Eravamo anche distratti

Giuse Rossetti

 

Lo studio, le delusioni e le soddisfazioni.

La danza, le mille altre passioni.

 

Eccoci qui, quasi trentenni.

 

Una laurea costata sacrificio

ed un mestiere che è tutto

difficoltà ed incertezze.

 

Ma quel minimo di stabilità

ci fa comprendere il significato di “adulto”.

 

Descrivere la serenità nei minimi dettagli,

se ancora non è quella che cercavi,

è tempo perso.

 

Già: la stabilità.

Ancora un po’ di pazienza,

senza fretta.

Altri sacrifici per noi,

noi così abituati a farne.

 

Bene.

 

Poi, improvvisamente, il nulla.

Il nulla che lasciano

le scoperte meno attese: la malattia.

 

Ammalarsi gravemente

in questa stagione della vita,

nella quale una brutta malattia

è qualcosa che è successo ad un amico.

O al conoscente di un amico.

 

A quello sconosciuto che parlava un giorno alla tv.

 

Eravamo anche distratti.

 

Chissà di quale malattia parlava.

__________________________________________

 

Il rumore dei miei passi

Giuse Rossetti

 

A volte sogno il rumore dei miei passi:

svelti, costanti, incessanti.

Non è il rumore che sento da sempre,

è diverso.

 

Non lo saprei spiegare.

Non vorrei raccontarlo

per non sentirmi chiedere nulla in merito.

 

Svelti, costanti, incessanti.

 

Dritti, precisi,

verso una meta lontana.

Lontana dal latte che sta per finire,

lontana dalla bolletta che sta per scadere.
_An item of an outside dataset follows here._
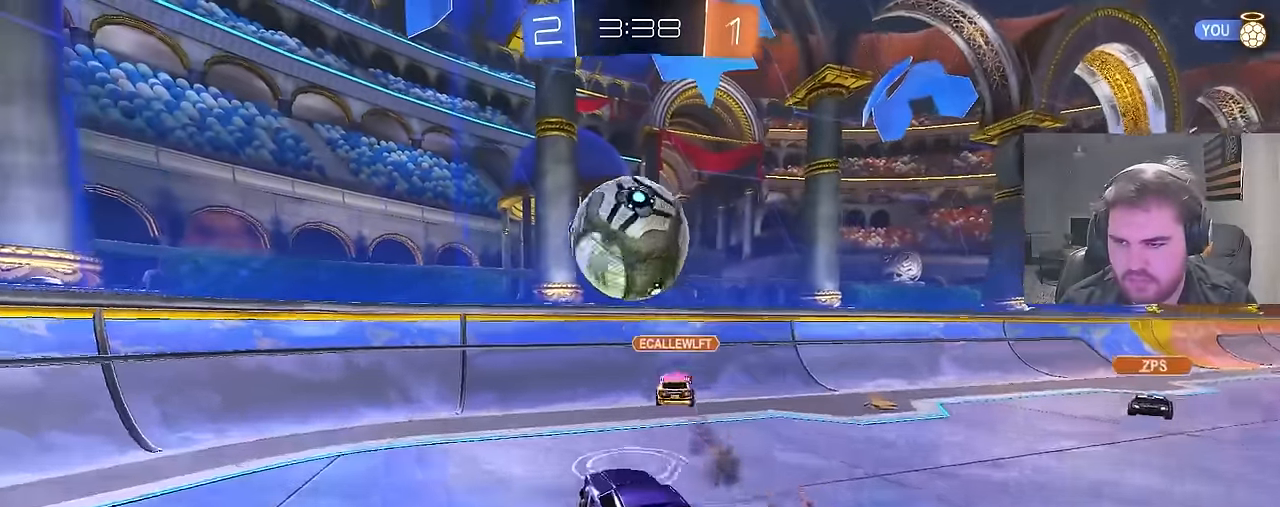
{"buttons": [], "left_stick": "down", "right_stick": "center", "events": [[17, "CIRCLE", "down"], [17, "CROSS", "up"], [83, "CROSS", "down"], [167, "left_stick", "up-right"], [183, "R2", "up"], [217, "CROSS", "up"], [233, "R1", "down"], [417, "left_stick", "down-right"], [467, "left_stick", "down"], [483, "CIRCLE", "up"], [500, "R1", "up"]]}
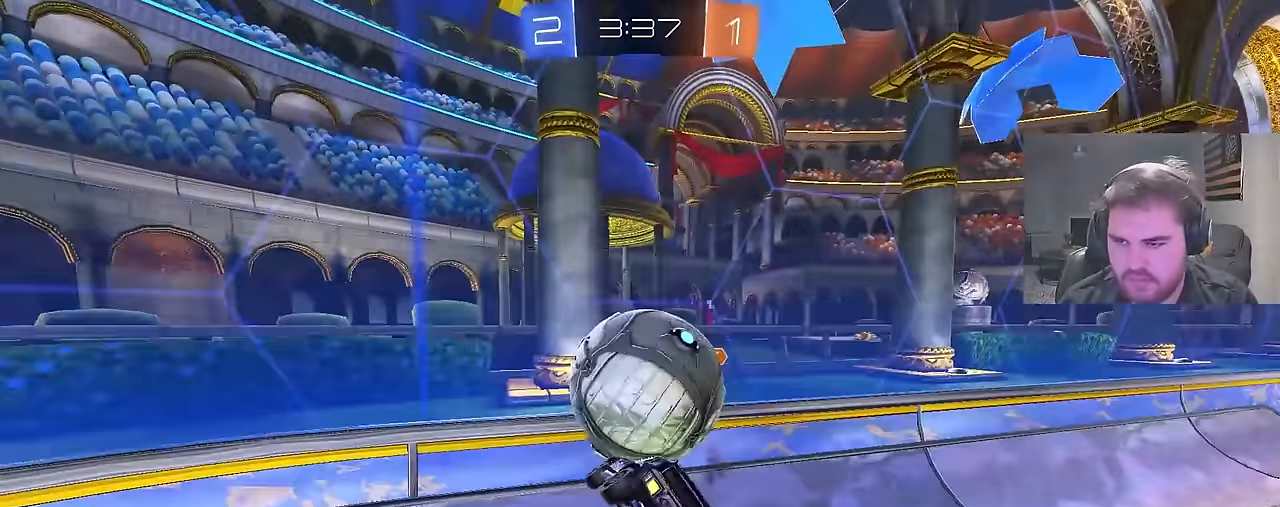
{"buttons": ["R2"], "left_stick": "up-right", "right_stick": "center", "events": [[317, "left_stick", "right"], [450, "R2", "down"], [450, "left_stick", "up-right"]]}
Lontana dal fare tardi ad un appuntamento,

ancora più distante

da un treno che sta per partire.

 

Svelti, costanti, incessanti.

 

Vanno verso la vittoria.

E vincere, purtroppo, non è certo guarire.

Ma vincere,

se la vittoria è autentica, è libertà.

E soprattutto consapevolezza.

 

Un limite non prende forma di tragedia

soltanto nel momento in cui ne prendi atto,

nel preciso istante in cui lo conosci.

E riconosci.

 

Un ostacolo? Temere un ostacolo?

Proprio no, anzi,

piuttosto deridere l’ostacolo.

Cambiando direzione una volta

come un milione di volte.

 

Il limite dei limiti

è pensare che a qualcosa

possa non esserci rimedio.

Alla morte forse,

ma dimenticarsi che siamo vivi

cos’è se non una pazzia?

__________________________________________

 

Ho rischiato

Margherita Gargiulo

 

Ho rischiato di fare della mia vita una lunga notte senza luce.

 

Ho rischiato di fare della mia vita un rogo,

per bruciare la mia fede ed i miei sogni.

 

Ho rischiato di fare della mia vita una porta sprangata,

per non sentire le voci del mondo.

 

Ho rischiato di fare della mia vita un sipario chiuso,

per non godere più della danza.

 

Ma la forza della mia danza

ha trasformato la mia vita in una lunga notte illuminata

dalla luce delle stelle;

in una fiamma di passione,

in una porta aperta ad accogliere le mie e le sofferenze altrui,

in un sipario aperto sul palcoscenico della vita e ballo,

ballo con una passione che nessuno potrà mai offuscare.